That is very groovy and far out at the same time.  Rockin' that Woodstock vibe.


----------



## TheSin (Jun 11, 2020)

Cool!


----------



## Chuck D. Bones (Jun 11, 2020)

cooder said:


> It looks edible....


I wouldn't recommend it, not RoHS compliant.


----------



## Mcknib (Jun 11, 2020)

Brilliant definitely looks tasty I think that'll start a few conversations


----------



## HamishR (Jun 12, 2020)

Wow.  My son used to produce works like that. Especially if he ate cheetos with milk. Man, that really had knobs on it!


----------



## Gordo (Jun 12, 2020)

Damn, I can't believe how good those boxes look with paint.   Flipping the lid over for a crafty looking base for the win!!


----------



## Chuck D. Bones (Jun 12, 2020)

HamishR said:


> Wow.  My son used to produce works like that.
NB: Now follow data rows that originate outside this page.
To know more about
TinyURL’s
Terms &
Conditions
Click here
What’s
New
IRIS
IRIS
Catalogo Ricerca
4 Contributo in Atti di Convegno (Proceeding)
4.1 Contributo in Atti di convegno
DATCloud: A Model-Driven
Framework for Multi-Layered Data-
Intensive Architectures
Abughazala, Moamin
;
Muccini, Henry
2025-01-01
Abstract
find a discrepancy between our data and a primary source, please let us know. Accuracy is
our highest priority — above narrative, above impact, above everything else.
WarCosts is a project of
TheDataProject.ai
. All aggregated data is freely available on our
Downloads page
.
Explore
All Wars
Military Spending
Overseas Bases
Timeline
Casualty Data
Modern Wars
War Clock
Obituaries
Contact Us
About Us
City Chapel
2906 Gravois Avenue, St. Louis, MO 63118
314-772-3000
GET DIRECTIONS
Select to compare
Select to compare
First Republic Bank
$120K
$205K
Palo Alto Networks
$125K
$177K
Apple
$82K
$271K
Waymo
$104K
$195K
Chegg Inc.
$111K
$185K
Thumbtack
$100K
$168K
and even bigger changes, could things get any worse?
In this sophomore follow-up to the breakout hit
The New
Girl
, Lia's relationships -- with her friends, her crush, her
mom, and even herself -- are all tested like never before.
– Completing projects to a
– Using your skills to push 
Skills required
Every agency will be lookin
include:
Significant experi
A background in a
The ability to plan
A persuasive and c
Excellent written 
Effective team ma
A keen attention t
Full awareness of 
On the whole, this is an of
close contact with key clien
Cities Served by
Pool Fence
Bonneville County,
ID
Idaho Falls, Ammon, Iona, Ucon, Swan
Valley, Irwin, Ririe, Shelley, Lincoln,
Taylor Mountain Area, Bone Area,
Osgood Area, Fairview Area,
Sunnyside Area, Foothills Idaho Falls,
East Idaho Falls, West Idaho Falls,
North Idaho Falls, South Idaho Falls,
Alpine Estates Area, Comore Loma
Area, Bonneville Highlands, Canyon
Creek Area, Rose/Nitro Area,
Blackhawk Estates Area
Especially if he ate cheetos with milk. Man, that really had knobs on it!


Thanks for sharing!


----------



## Barry (Jun 12, 2020)

Love the paint job!


----------



## HamishR (Jun 13, 2020)

I didn't mean it as a criticism!  I think not only does it look amazing but it suits the enclosure very much.  It's just what it reminded me of. That was something I had to attend to fairly frequently at the time.

Think of it as "toddler vomit chic".


----------



## Chuck D. Bones (Jun 13, 2020)

It's cool.  I was going for bigger blobs and much less fine detail, but the box and the paint had other ideas. I just went with the flow, literally. I thought it kinda looked like candy.  Thanks to your vivid imagery, not so much any more .


----------